### Aim of the exercise
Copy each of the following records word for word.

### Supplied material
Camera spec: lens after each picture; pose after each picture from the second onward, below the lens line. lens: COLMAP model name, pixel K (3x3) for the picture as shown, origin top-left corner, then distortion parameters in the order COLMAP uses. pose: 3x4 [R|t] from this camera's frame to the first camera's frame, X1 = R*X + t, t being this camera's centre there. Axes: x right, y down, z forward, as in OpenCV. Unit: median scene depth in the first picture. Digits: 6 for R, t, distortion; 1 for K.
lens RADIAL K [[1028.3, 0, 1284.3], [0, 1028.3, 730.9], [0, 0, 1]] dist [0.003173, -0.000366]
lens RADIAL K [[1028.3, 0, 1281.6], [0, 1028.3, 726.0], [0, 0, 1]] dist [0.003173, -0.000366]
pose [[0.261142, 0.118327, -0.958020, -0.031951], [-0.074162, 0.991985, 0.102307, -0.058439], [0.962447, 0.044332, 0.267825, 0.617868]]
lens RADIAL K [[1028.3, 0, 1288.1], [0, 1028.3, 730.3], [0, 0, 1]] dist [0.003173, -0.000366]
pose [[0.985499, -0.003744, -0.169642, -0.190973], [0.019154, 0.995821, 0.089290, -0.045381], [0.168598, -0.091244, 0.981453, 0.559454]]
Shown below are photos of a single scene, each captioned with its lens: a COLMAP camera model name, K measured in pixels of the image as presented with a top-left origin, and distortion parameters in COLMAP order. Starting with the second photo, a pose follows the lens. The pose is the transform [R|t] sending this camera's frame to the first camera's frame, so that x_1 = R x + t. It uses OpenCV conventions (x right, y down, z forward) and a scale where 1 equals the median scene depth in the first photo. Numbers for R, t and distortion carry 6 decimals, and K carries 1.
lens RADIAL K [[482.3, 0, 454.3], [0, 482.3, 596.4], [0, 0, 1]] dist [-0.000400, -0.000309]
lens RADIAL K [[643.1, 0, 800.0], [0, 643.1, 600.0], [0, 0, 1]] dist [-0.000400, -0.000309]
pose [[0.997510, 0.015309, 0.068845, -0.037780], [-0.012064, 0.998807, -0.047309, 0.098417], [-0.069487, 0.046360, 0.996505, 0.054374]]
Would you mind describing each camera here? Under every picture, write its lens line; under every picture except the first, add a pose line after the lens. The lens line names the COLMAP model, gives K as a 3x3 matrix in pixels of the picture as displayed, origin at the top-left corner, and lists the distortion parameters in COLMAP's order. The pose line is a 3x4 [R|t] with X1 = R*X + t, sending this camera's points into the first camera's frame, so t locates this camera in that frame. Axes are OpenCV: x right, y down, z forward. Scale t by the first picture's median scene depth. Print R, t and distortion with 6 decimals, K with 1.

### Exercise solution
Camera spec: lens after each picture; pose after each picture from the second onward, below the lens line. lens: COLMAP model name, pixel K (3x3) for the picture as shown, origin top-left corner, then distortion parameters in the order COLMAP uses. pose: 3x4 [R|t] from this camera's frame to the first camera's frame, X1 = R*X + t, t being this camera's centre there. Axes: x right, y down, z forward, as in OpenCV. Unit: median scene depth in the first picture. Digits: 6 for R, t, distortion; 1 for K.
lens RADIAL K [[1028.3, 0, 1284.3], [0, 1028.3, 730.9], [0, 0, 1]] dist [0.003173, -0.000366]
lens RADIAL K [[1028.3, 0, 1281.6], [0, 1028.3, 726.0], [0, 0, 1]] dist [0.003173, -0.000366]
pose [[0.261142, 0.118327, -0.958020, -0.031951], [-0.074162, 0.991985, 0.102307, -0.058439], [0.962447, 0.044332, 0.267825, 0.617868]]
lens RADIAL K [[1028.3, 0, 1288.1], [0, 1028.3, 730.3], [0, 0, 1]] dist [0.003173, -0.000366]
pose [[0.985499, -0.003744, -0.169642, -0.190973], [0.019154, 0.995821, 0.089290, -0.045381], [0.168598, -0.091244, 0.981453, 0.559454]]
Shown below are photos of a single scene, each captioned with its lens: a COLMAP camera model name, K measured in pixels of the image as presented with a top-left origin, and distortion parameters in COLMAP order. Starting with the second photo, a pose follows the lens. The pose is the transform [R|t] sending this camera's frame to the first camera's frame, so that x_1 = R x + t. It uses OpenCV conventions (x right, y down, z forward) and a scale where 1 equals the median scene depth in the first photo. Numbers for R, t and distortion carry 6 decimals, and K carries 1.
lens RADIAL K [[482.3, 0, 454.3], [0, 482.3, 596.4], [0, 0, 1]] dist [-0.000400, -0.000309]
lens RADIAL K [[643.1, 0, 800.0], [0, 643.1, 600.0], [0, 0, 1]] dist [-0.000400, -0.000309]
pose [[0.997510, 0.015309, 0.068845, -0.037780], [-0.012064, 0.998807, -0.047309, 0.098417], [-0.069487, 0.046360, 0.996505, 0.054374]]
Would you mind describing each camera here? Under every picture, write its lens line; under every picture except the first, add a pose line after the lens. The lens line names the COLMAP model, gives K as a 3x3 matrix in pixels of the picture as displayed, origin at the top-left corner, and lists the distortion parameters in COLMAP's order. The pose line is a 3x4 [R|t] with X1 = R*X + t, sending this camera's points into the first camera's frame, so t locates this camera in that frame. Axes are OpenCV: x right, y down, z forward. Scale t by the first picture's median scene depth. Print R, t and distortion with 6 decimals, K with 1.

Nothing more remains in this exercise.